ARE YOU RISK AVERSE?

1. It's a ground reality that as long as money is there, we are happy, even if it is lying unutilized and idle, and often realize too late that our obsession with capital protection is harmful for creating wealth, because it's not possible to put our money to earn "real" returns and protect it as well.
2. It would be easy for all of us if investment choices for "real" returns were simple, straightforward, and came with that one factor that pleases us—no damage to our invested capital.
3. Studies suggest that we like to use rules of thumb that make our daily life easy for us, as we are not too capable of making complex decisions involving many variables, hence search for simplicity everywhere.
4. When it comes to finance, we, therefore, choose to clutch on to capital protection and "promised" returns, because a deep fear of the unknown engulfs us when the thumb rules in our mind get broken too often during our long-term investment journey.

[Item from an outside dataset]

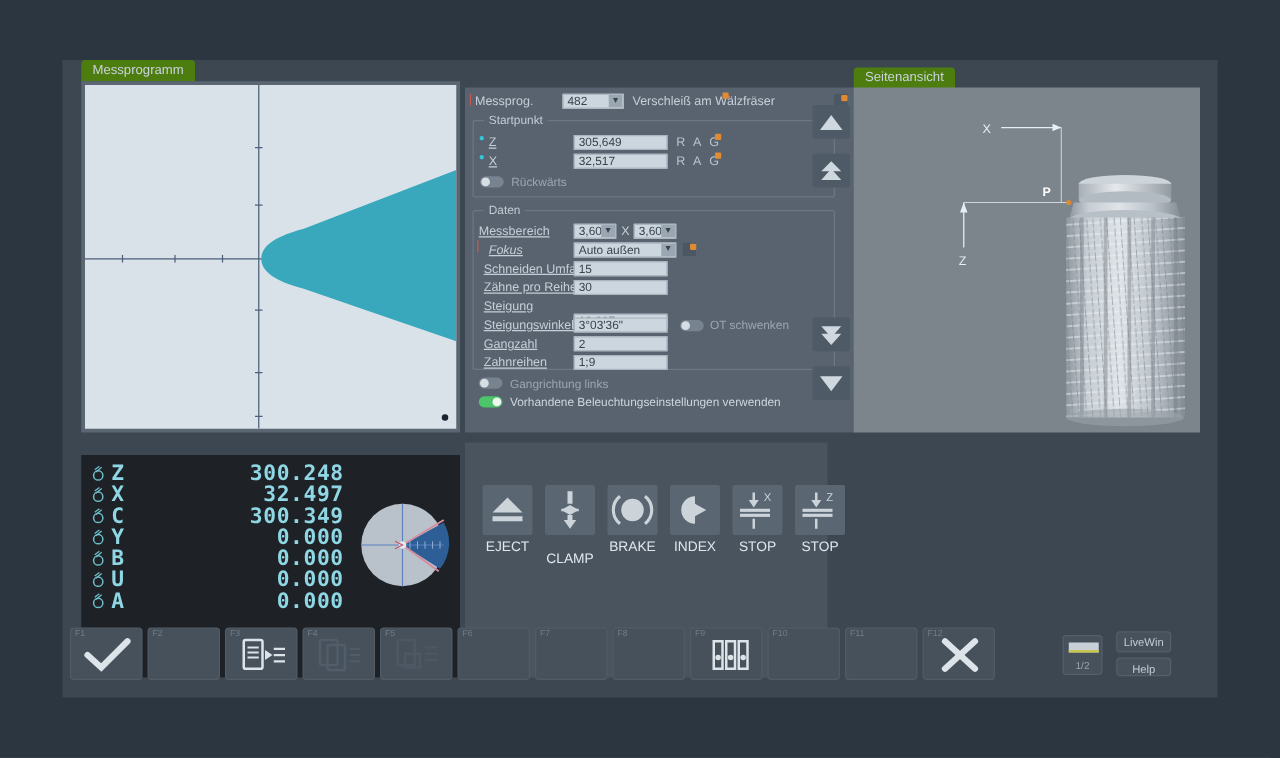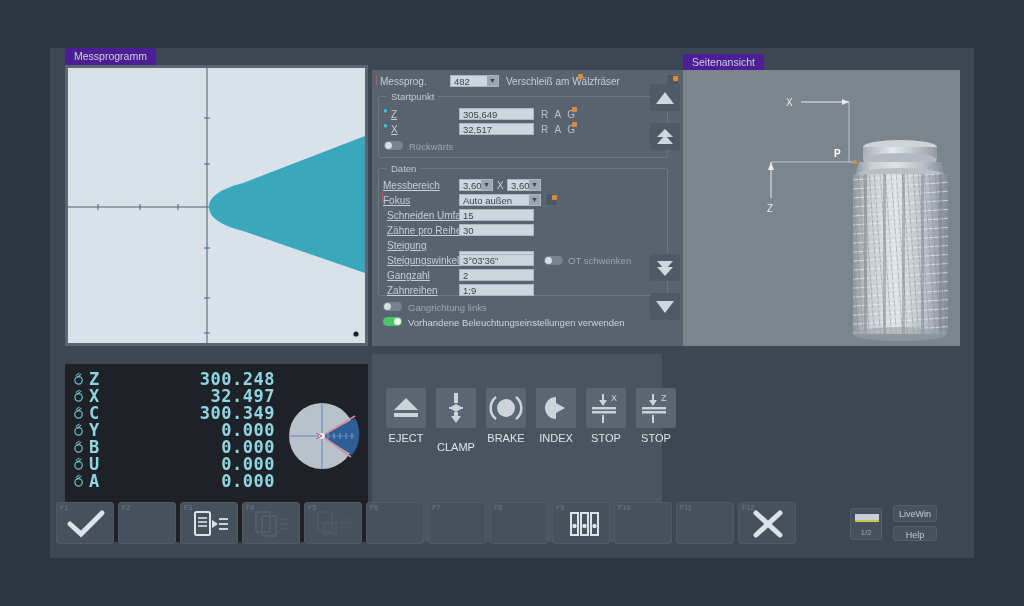"Messprogramm" .tab { background: #4c1d95 -> #4d7c0f }
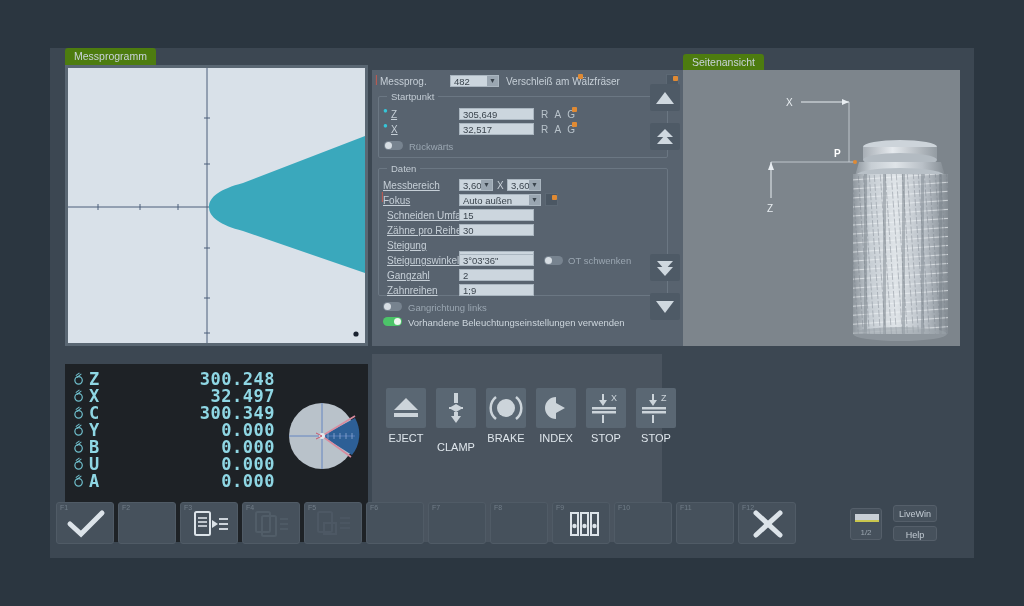"Fokus" div.row { font-style: none -> italic; left: 4px -> 12px }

5. To overcome this simplicity and fear towards investments, we should mull what others do with our money, including our post office, banks, corporates and fund houses, because they do precisely the same thing - investing it on our behalf to build assets or create wealth - and this activity can't be done without taking risks, and the "real" returns from these assets will be used to provide us the return on our invested capital.
6. How these financial assets will perform in the future is an unknown variable for all investors, including our post office, banks, corporates and fund houses, and even the best-managed businesses can collapse, and their well-thought out strategies can misfire.
7. Students pursuing a professional degree course, without a promised job, have also made a risky investment.
8. Tourists satisfying their hunger at various eateries in a new town, have also taken risky decisions.
9. And there is no rule in the book that would have helped them make such choices with "guaranteed" outcomes.
10. Actually, we should just overcome our fear of risk by segregating the risk that is avoidable, as it is not only a theory but an investing reality that there is no return without risk.